L’occupation continue remonte à au moins 5000 av. J.-C. (Néolithique), faisant d’Athènes l’une des plus anciennes villes continuellement habitées d’Europe. Le nom de la ville apparaît dans des sources écrites à partir d’environ 800 av. J.-C., et la tradition mythologique étend l’histoire jusqu’à la période mycénienne (env. 1600–1100 av. J.-C.).
Quand l’Acropole a-t-elle été construite ?
Les bâtiments actuels — Parthénon, Érechthéion, Propylées, Temple d’Athéna Nikè — furent construits entre 447 et 406 av. J.-C., pendant et après la période de domination politique de Périclès. Des temples antérieurs sur le même site furent détruits par l’invasion perse de 480 av. J.-C.
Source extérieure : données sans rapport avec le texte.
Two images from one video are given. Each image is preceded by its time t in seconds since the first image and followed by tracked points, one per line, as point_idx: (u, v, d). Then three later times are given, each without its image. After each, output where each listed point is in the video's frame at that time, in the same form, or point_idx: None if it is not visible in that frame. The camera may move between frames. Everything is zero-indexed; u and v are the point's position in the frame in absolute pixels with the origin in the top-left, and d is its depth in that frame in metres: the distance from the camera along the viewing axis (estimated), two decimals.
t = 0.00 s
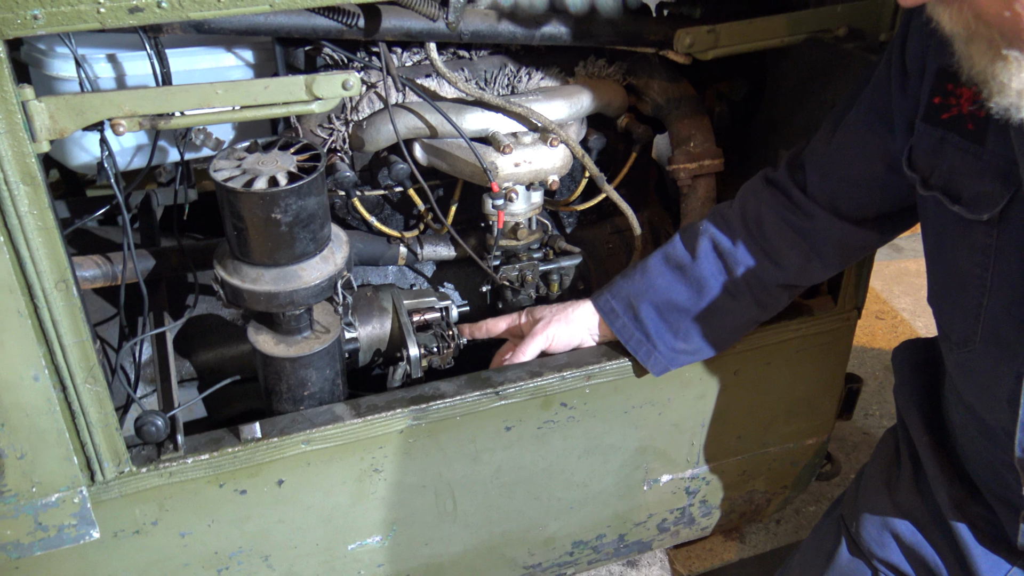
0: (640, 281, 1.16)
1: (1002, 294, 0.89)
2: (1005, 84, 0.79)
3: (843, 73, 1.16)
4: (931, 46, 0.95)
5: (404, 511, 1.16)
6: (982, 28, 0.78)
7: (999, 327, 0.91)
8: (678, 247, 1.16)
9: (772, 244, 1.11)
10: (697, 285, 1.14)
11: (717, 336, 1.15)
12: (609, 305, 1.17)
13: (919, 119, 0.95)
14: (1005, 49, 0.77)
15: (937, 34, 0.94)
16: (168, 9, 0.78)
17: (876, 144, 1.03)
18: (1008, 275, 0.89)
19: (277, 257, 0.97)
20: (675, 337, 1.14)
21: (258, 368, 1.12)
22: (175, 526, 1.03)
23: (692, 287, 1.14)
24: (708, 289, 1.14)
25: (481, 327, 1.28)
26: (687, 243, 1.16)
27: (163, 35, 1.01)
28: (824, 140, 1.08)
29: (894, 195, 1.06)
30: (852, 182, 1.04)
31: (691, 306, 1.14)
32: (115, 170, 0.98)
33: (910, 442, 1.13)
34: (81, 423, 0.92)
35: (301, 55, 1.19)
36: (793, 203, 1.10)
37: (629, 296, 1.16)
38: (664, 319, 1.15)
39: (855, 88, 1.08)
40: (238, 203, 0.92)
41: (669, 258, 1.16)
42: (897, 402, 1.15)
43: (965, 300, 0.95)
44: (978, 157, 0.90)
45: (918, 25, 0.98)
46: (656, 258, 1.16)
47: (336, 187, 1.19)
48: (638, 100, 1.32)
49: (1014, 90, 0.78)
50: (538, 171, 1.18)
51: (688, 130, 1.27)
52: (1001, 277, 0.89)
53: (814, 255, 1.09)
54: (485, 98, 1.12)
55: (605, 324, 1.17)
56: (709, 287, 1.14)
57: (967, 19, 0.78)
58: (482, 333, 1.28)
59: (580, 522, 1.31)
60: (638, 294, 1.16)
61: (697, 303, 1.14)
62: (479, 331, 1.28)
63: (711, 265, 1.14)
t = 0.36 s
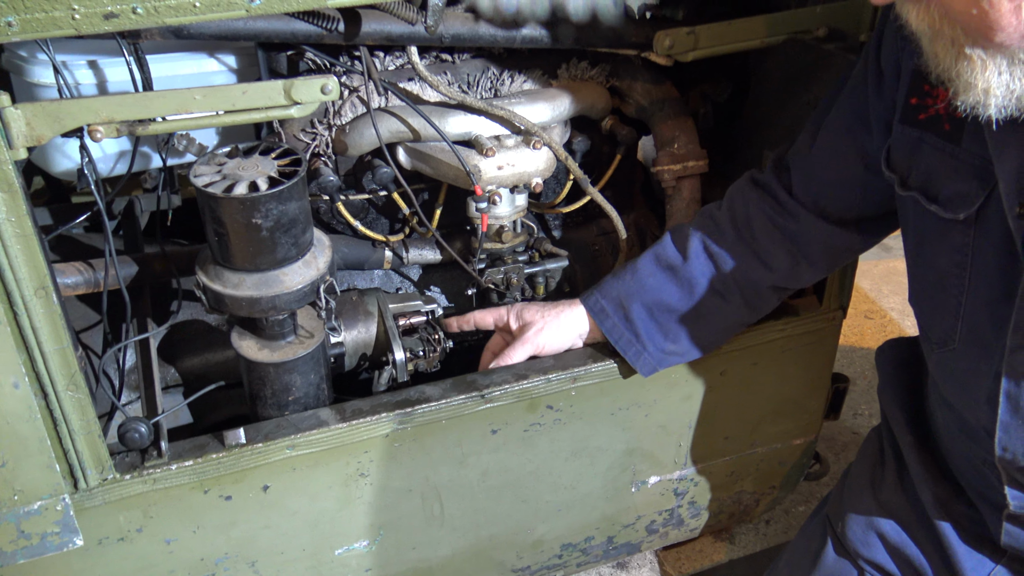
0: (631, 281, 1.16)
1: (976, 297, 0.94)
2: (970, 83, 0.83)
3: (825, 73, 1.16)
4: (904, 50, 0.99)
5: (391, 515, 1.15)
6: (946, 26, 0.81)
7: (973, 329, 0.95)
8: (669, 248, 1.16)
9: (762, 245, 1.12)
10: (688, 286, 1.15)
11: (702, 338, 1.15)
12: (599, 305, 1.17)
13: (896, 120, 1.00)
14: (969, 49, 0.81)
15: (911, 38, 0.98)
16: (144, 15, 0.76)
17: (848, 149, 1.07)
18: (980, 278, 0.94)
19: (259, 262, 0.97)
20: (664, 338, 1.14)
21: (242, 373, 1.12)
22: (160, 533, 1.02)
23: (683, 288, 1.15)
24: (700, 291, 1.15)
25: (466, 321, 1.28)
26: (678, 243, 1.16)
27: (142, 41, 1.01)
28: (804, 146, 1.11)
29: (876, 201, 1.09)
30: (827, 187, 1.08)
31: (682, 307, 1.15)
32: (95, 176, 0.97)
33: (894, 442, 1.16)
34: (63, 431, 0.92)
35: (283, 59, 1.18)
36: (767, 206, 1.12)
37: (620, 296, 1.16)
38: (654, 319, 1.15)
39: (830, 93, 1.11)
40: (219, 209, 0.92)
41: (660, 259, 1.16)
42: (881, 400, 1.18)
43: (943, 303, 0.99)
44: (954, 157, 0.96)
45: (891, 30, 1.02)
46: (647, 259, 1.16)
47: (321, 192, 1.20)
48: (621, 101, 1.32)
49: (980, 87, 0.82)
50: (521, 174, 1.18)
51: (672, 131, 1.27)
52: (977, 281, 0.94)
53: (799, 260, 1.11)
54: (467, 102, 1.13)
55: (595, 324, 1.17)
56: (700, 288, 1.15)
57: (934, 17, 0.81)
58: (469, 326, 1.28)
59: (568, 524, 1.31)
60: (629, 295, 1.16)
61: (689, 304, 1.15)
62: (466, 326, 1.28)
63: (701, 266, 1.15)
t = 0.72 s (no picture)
0: (619, 286, 1.16)
1: (964, 298, 0.94)
2: (951, 84, 0.83)
3: (815, 73, 1.16)
4: (889, 50, 0.99)
5: (385, 519, 1.15)
6: (926, 28, 0.81)
7: (961, 332, 0.96)
8: (658, 252, 1.16)
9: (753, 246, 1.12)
10: (677, 291, 1.15)
11: (695, 339, 1.15)
12: (587, 309, 1.16)
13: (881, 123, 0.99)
14: (949, 51, 0.82)
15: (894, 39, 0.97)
16: (128, 18, 0.75)
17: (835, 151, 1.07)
18: (969, 279, 0.94)
19: (248, 266, 0.96)
20: (654, 344, 1.14)
21: (233, 377, 1.11)
22: (152, 538, 1.02)
23: (672, 293, 1.15)
24: (688, 295, 1.15)
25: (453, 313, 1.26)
26: (667, 247, 1.16)
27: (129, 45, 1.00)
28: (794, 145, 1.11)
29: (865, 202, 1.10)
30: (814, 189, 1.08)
31: (671, 312, 1.15)
32: (83, 181, 0.97)
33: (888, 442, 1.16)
34: (52, 437, 0.91)
35: (272, 62, 1.18)
36: (760, 206, 1.13)
37: (608, 301, 1.16)
38: (642, 324, 1.15)
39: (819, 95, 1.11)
40: (207, 212, 0.91)
41: (649, 264, 1.16)
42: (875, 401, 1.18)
43: (931, 304, 0.99)
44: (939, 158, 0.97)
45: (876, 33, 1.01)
46: (636, 263, 1.16)
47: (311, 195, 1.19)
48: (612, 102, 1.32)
49: (961, 90, 0.83)
50: (512, 175, 1.17)
51: (663, 131, 1.27)
52: (965, 282, 0.94)
53: (790, 260, 1.12)
54: (457, 103, 1.12)
55: (583, 329, 1.16)
56: (689, 293, 1.15)
57: (914, 19, 0.81)
58: (455, 319, 1.26)
59: (562, 526, 1.30)
60: (617, 299, 1.16)
61: (677, 309, 1.15)
62: (453, 317, 1.26)
63: (690, 270, 1.15)
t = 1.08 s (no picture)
0: (612, 284, 1.16)
1: (958, 297, 0.94)
2: (948, 85, 0.83)
3: (810, 71, 1.16)
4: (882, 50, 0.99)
5: (380, 520, 1.14)
6: (914, 33, 0.82)
7: (954, 331, 0.95)
8: (651, 251, 1.16)
9: (749, 245, 1.12)
10: (670, 289, 1.15)
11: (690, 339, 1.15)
12: (581, 308, 1.16)
13: (873, 124, 1.00)
14: (940, 54, 0.82)
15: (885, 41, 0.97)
16: (117, 20, 0.75)
17: (830, 149, 1.07)
18: (962, 276, 0.93)
19: (240, 267, 0.96)
20: (645, 343, 1.14)
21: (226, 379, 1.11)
22: (146, 541, 1.01)
23: (665, 292, 1.15)
24: (680, 295, 1.14)
25: (448, 316, 1.26)
26: (659, 246, 1.16)
27: (119, 45, 0.99)
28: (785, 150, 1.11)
29: (859, 201, 1.10)
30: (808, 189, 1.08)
31: (663, 311, 1.15)
32: (74, 182, 0.96)
33: (884, 441, 1.15)
34: (44, 440, 0.91)
35: (265, 62, 1.17)
36: (752, 205, 1.13)
37: (601, 300, 1.16)
38: (635, 323, 1.15)
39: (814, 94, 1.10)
40: (198, 214, 0.91)
41: (642, 263, 1.16)
42: (871, 401, 1.18)
43: (925, 303, 0.99)
44: (929, 159, 0.97)
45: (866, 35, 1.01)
46: (629, 262, 1.16)
47: (305, 195, 1.18)
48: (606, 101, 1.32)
49: (956, 90, 0.82)
50: (506, 175, 1.17)
51: (657, 130, 1.27)
52: (956, 279, 0.94)
53: (786, 259, 1.12)
54: (450, 103, 1.12)
55: (577, 327, 1.16)
56: (681, 292, 1.14)
57: (901, 25, 0.82)
58: (450, 322, 1.26)
59: (559, 526, 1.30)
60: (610, 298, 1.16)
61: (668, 308, 1.15)
62: (447, 320, 1.27)
63: (683, 270, 1.14)
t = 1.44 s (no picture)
0: (615, 285, 1.16)
1: (960, 296, 0.94)
2: (948, 83, 0.83)
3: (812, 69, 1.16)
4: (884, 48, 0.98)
5: (382, 521, 1.14)
6: (916, 28, 0.82)
7: (957, 330, 0.95)
8: (654, 252, 1.16)
9: (752, 244, 1.12)
10: (673, 290, 1.14)
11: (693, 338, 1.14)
12: (584, 309, 1.16)
13: (874, 122, 1.01)
14: (942, 50, 0.82)
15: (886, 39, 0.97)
16: (117, 20, 0.75)
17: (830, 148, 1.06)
18: (964, 274, 0.93)
19: (242, 267, 0.96)
20: (649, 342, 1.14)
21: (228, 379, 1.11)
22: (147, 542, 1.01)
23: (668, 292, 1.15)
24: (684, 295, 1.14)
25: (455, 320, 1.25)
26: (662, 247, 1.16)
27: (119, 45, 0.99)
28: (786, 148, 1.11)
29: (860, 199, 1.10)
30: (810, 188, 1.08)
31: (667, 311, 1.14)
32: (74, 182, 0.96)
33: (886, 440, 1.15)
34: (45, 441, 0.90)
35: (265, 62, 1.16)
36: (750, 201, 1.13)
37: (604, 299, 1.15)
38: (638, 323, 1.14)
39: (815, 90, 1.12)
40: (200, 214, 0.91)
41: (644, 263, 1.16)
42: (872, 400, 1.18)
43: (927, 302, 0.99)
44: (932, 158, 0.96)
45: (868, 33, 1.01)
46: (632, 262, 1.16)
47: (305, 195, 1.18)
48: (607, 100, 1.32)
49: (956, 89, 0.82)
50: (507, 174, 1.17)
51: (658, 129, 1.27)
52: (957, 278, 0.94)
53: (787, 258, 1.12)
54: (451, 102, 1.12)
55: (579, 328, 1.16)
56: (684, 292, 1.14)
57: (904, 20, 0.82)
58: (457, 326, 1.25)
59: (560, 526, 1.30)
60: (613, 298, 1.15)
61: (671, 309, 1.14)
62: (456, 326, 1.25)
63: (686, 270, 1.14)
Qui a construit le Parthénon ?
Les architectes étaient Ictinos et Callicratès ; le sculpteur Pheidias supervisait le programme sculptural. Le projet fut financé par le trésor d’Athènes et par le tribut de la Ligue de Délos, l’alliance de cités-états grecques que dirigeait Athènes. La décision politique de le construire appartint à Périclès, bien qu’elle ait été votée par l’Assemblée athénienne.
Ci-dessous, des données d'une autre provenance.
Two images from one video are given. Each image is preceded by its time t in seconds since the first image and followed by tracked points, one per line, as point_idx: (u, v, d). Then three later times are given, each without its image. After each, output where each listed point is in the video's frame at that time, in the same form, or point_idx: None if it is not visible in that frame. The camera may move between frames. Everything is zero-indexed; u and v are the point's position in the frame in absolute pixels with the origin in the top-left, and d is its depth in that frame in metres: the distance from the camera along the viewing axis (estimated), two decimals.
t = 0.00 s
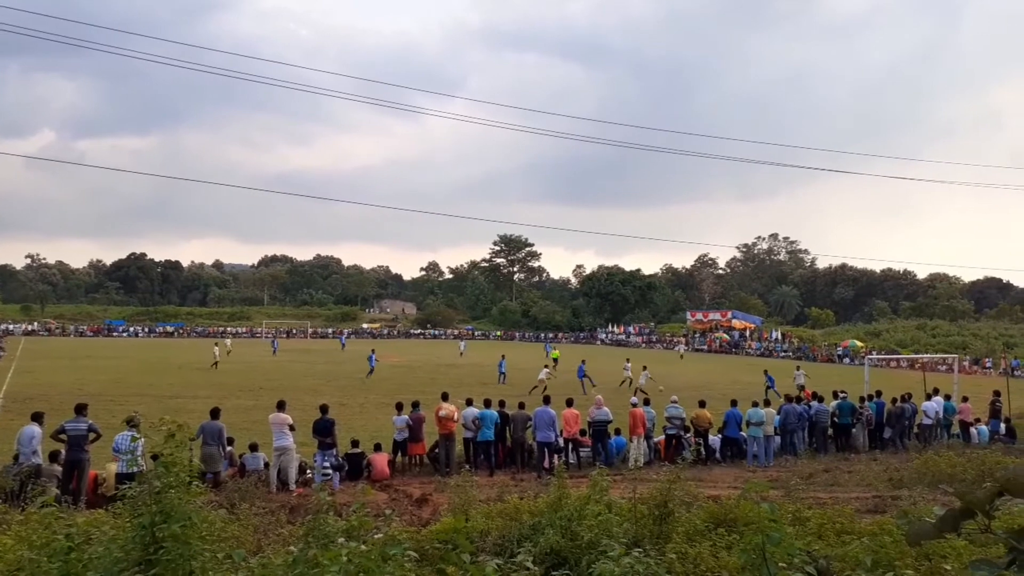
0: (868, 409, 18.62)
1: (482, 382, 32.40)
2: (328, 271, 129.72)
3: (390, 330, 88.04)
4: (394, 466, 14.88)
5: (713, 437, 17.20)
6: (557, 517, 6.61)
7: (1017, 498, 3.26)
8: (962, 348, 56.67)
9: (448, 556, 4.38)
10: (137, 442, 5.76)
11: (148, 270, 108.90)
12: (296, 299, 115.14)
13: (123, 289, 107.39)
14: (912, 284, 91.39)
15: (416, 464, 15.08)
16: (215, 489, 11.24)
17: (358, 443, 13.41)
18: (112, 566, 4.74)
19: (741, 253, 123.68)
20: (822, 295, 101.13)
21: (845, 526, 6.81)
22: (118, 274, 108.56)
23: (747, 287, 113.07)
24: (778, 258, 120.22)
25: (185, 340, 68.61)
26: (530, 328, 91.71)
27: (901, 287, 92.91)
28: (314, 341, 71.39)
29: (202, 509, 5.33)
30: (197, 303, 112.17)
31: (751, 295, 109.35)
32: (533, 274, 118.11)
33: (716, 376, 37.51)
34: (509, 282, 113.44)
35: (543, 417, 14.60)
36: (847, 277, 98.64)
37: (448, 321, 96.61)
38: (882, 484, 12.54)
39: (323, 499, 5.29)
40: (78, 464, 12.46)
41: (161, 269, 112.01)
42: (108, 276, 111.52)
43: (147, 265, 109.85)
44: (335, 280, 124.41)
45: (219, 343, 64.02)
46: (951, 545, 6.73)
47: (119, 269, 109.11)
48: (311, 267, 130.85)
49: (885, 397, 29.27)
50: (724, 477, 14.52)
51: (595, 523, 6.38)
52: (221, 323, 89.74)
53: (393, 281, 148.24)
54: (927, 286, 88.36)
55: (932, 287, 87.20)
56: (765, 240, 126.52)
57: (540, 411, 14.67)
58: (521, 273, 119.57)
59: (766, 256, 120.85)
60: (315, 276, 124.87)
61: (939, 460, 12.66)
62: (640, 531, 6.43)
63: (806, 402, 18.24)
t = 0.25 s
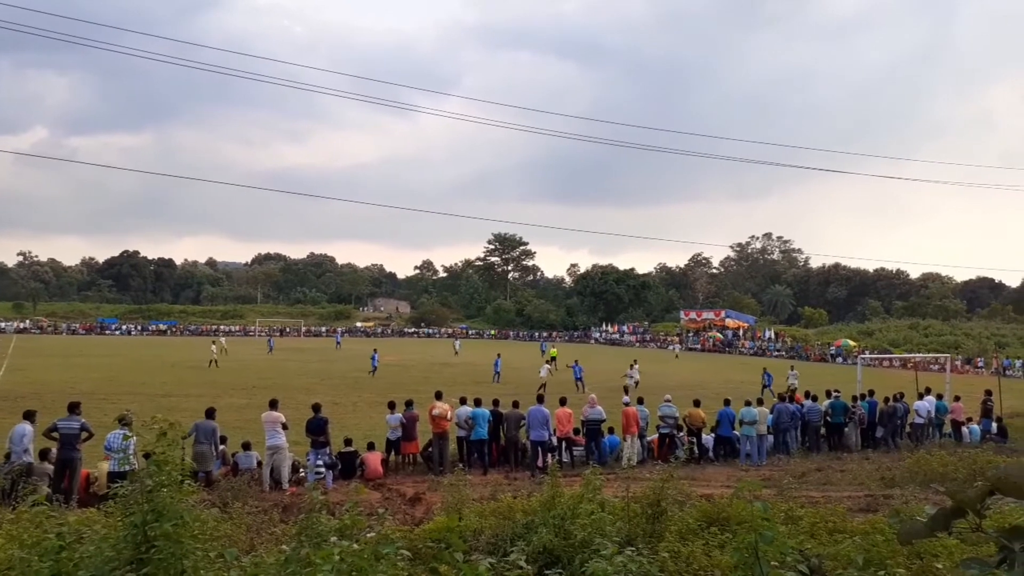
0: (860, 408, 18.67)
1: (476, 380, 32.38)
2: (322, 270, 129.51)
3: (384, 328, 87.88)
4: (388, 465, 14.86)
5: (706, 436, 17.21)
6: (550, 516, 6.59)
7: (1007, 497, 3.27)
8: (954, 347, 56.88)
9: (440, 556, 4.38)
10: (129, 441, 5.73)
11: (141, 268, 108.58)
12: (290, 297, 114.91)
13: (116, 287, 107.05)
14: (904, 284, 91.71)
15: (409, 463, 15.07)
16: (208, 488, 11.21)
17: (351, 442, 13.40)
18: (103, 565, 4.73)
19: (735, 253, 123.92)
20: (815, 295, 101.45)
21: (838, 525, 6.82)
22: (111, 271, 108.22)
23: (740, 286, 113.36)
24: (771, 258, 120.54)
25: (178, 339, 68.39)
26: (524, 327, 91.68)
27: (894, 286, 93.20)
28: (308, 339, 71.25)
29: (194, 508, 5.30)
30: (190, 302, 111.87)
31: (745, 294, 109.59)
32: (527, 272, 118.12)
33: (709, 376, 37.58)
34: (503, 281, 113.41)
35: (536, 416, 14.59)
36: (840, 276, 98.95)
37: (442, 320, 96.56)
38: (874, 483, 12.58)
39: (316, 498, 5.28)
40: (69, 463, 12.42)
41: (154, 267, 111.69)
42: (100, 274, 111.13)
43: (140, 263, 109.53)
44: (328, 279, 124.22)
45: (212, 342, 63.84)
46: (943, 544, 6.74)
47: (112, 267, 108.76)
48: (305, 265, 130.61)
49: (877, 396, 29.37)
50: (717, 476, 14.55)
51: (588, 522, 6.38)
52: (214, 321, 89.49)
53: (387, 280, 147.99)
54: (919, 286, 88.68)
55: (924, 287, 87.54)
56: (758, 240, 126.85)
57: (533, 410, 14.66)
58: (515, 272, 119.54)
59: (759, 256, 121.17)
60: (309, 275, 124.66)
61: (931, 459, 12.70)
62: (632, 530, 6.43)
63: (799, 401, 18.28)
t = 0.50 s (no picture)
0: (844, 408, 18.80)
1: (462, 381, 32.37)
2: (308, 270, 129.02)
3: (370, 329, 87.61)
4: (374, 466, 14.83)
5: (692, 436, 17.28)
6: (537, 516, 6.60)
7: (989, 497, 3.33)
8: (936, 348, 57.43)
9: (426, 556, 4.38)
10: (112, 442, 5.67)
11: (125, 268, 107.86)
12: (275, 297, 114.41)
13: (99, 287, 106.27)
14: (888, 285, 92.52)
15: (395, 464, 15.04)
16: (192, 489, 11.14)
17: (337, 442, 13.35)
18: (85, 567, 4.68)
19: (721, 254, 124.57)
20: (800, 296, 102.15)
21: (821, 524, 6.86)
22: (94, 271, 107.40)
23: (726, 287, 113.96)
24: (757, 259, 121.29)
25: (162, 339, 67.92)
26: (510, 328, 91.70)
27: (878, 287, 94.00)
28: (294, 340, 70.96)
29: (177, 509, 5.26)
30: (175, 302, 111.21)
31: (730, 295, 110.18)
32: (514, 273, 118.21)
33: (694, 376, 37.76)
34: (490, 281, 113.41)
35: (523, 417, 14.60)
36: (825, 278, 99.70)
37: (429, 321, 96.45)
38: (859, 482, 12.66)
39: (301, 499, 5.26)
40: (51, 464, 12.30)
41: (138, 267, 110.98)
42: (83, 273, 110.23)
43: (124, 262, 108.81)
44: (314, 279, 123.76)
45: (195, 342, 63.42)
46: (925, 543, 6.80)
47: (95, 267, 107.97)
48: (291, 265, 130.09)
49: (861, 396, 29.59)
50: (703, 476, 14.61)
51: (574, 522, 6.38)
52: (199, 322, 88.94)
53: (374, 280, 147.59)
54: (903, 288, 89.47)
55: (908, 289, 88.34)
56: (743, 241, 127.63)
57: (520, 410, 14.67)
58: (502, 272, 119.60)
59: (745, 257, 121.89)
60: (295, 275, 124.17)
61: (915, 459, 12.81)
62: (618, 529, 6.45)
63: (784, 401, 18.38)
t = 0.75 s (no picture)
0: (821, 408, 18.99)
1: (441, 382, 32.32)
2: (286, 272, 128.21)
3: (349, 330, 87.21)
4: (352, 468, 14.77)
5: (670, 437, 17.37)
6: (516, 518, 6.61)
7: (961, 495, 3.40)
8: (911, 349, 58.23)
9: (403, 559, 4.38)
10: (85, 446, 5.59)
11: (100, 269, 106.58)
12: (253, 299, 113.60)
13: (74, 289, 104.91)
14: (864, 286, 93.72)
15: (374, 466, 14.98)
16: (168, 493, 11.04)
17: (315, 444, 13.29)
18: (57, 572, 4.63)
19: (699, 256, 125.52)
20: (778, 297, 103.14)
21: (798, 523, 6.91)
22: (68, 272, 106.02)
23: (704, 288, 114.79)
24: (735, 260, 122.36)
25: (137, 341, 67.12)
26: (491, 329, 91.66)
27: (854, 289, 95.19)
28: (272, 342, 70.43)
29: (151, 514, 5.20)
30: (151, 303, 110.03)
31: (709, 296, 110.98)
32: (495, 274, 118.26)
33: (672, 377, 38.01)
34: (471, 282, 113.34)
35: (502, 418, 14.60)
36: (802, 279, 100.75)
37: (409, 322, 96.24)
38: (835, 481, 12.79)
39: (278, 503, 5.23)
40: (23, 469, 12.10)
41: (113, 268, 109.74)
42: (57, 274, 108.70)
43: (99, 264, 107.50)
44: (293, 280, 123.00)
45: (170, 344, 62.73)
46: (900, 541, 6.88)
47: (69, 268, 106.57)
48: (269, 266, 129.24)
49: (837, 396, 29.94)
50: (682, 476, 14.69)
51: (553, 523, 6.40)
52: (177, 323, 88.06)
53: (353, 281, 146.94)
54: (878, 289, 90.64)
55: (883, 290, 89.50)
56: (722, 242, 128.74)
57: (499, 412, 14.67)
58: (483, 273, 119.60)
59: (723, 258, 122.90)
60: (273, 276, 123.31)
61: (890, 459, 12.98)
62: (597, 530, 6.47)
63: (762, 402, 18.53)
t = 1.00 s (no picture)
0: (786, 405, 19.28)
1: (410, 381, 32.18)
2: (254, 270, 126.56)
3: (317, 329, 86.42)
4: (320, 468, 14.67)
5: (638, 434, 17.52)
6: (485, 515, 6.63)
7: (916, 489, 3.51)
8: (873, 346, 59.40)
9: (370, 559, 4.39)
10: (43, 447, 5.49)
11: (62, 266, 104.45)
12: (220, 297, 112.11)
13: (34, 286, 102.59)
14: (829, 285, 95.39)
15: (342, 465, 14.90)
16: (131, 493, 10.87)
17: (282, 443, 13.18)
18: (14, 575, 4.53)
19: (668, 255, 126.75)
20: (744, 295, 104.44)
21: (762, 518, 7.03)
22: (28, 269, 103.65)
23: (673, 286, 115.80)
24: (703, 259, 123.80)
25: (99, 339, 65.84)
26: (461, 327, 91.57)
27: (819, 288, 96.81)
28: (238, 340, 69.57)
29: (112, 515, 5.13)
30: (114, 301, 108.26)
31: (678, 294, 112.10)
32: (465, 273, 118.19)
33: (640, 374, 38.33)
34: (441, 281, 113.11)
35: (472, 416, 14.63)
36: (768, 278, 102.15)
37: (378, 320, 95.80)
38: (799, 477, 13.00)
39: (243, 502, 5.19)
40: None
41: (75, 265, 107.63)
42: (15, 271, 106.16)
43: (60, 260, 105.37)
44: (261, 278, 121.68)
45: (131, 343, 61.48)
46: (862, 535, 7.01)
47: (29, 265, 104.21)
48: (236, 263, 127.69)
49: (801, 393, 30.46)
50: (649, 473, 14.83)
51: (521, 520, 6.43)
52: (141, 322, 86.40)
53: (321, 279, 145.58)
54: (843, 288, 92.30)
55: (847, 289, 91.15)
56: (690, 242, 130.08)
57: (469, 409, 14.69)
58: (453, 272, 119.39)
59: (691, 258, 124.27)
60: (240, 273, 121.89)
61: (853, 455, 13.22)
62: (566, 526, 6.51)
63: (727, 399, 18.77)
Qu’est-il arrivé à Athènes après la période classique ?
Elle passa sous contrôle macédonien (à partir de 338 av. J.-C.), puis sous influence romaine (à partir du IIe siècle av. J.-C.) et enfin sous statut de province romaine (146 av. J.-C.). Elle resta une capitale culturelle tout au long — le Harvard du monde antique — mais n’exerça plus jamais de pouvoir politique indépendant. L’Empire byzantin la préserva comme petite ville cathédrale. La domination ottomane dura de 1458 à 1821. L’Athènes moderne émergea de l’indépendance grecque en 1821–1834.
Puis-je visiter toutes les grandes périodes historiques en une journée ?
Vous pouvez couvrir les points forts des périodes mycénienne, classique et romaine en une journée complète : l’Acropole (murs mycéniens, temples classiques), l’Agora antique (démocratie classique et stoa romaine), l’Agora romaine, l’Arc d’Hadrien et Kerameikos (cimetière archaïque et classique). L’Athènes byzantine est visible dans les églises de Plaka. Un séjour plus long permet le Musée national archéologique (objets de l’Âge du bronze et classiques) et Kerameikos en profondeur.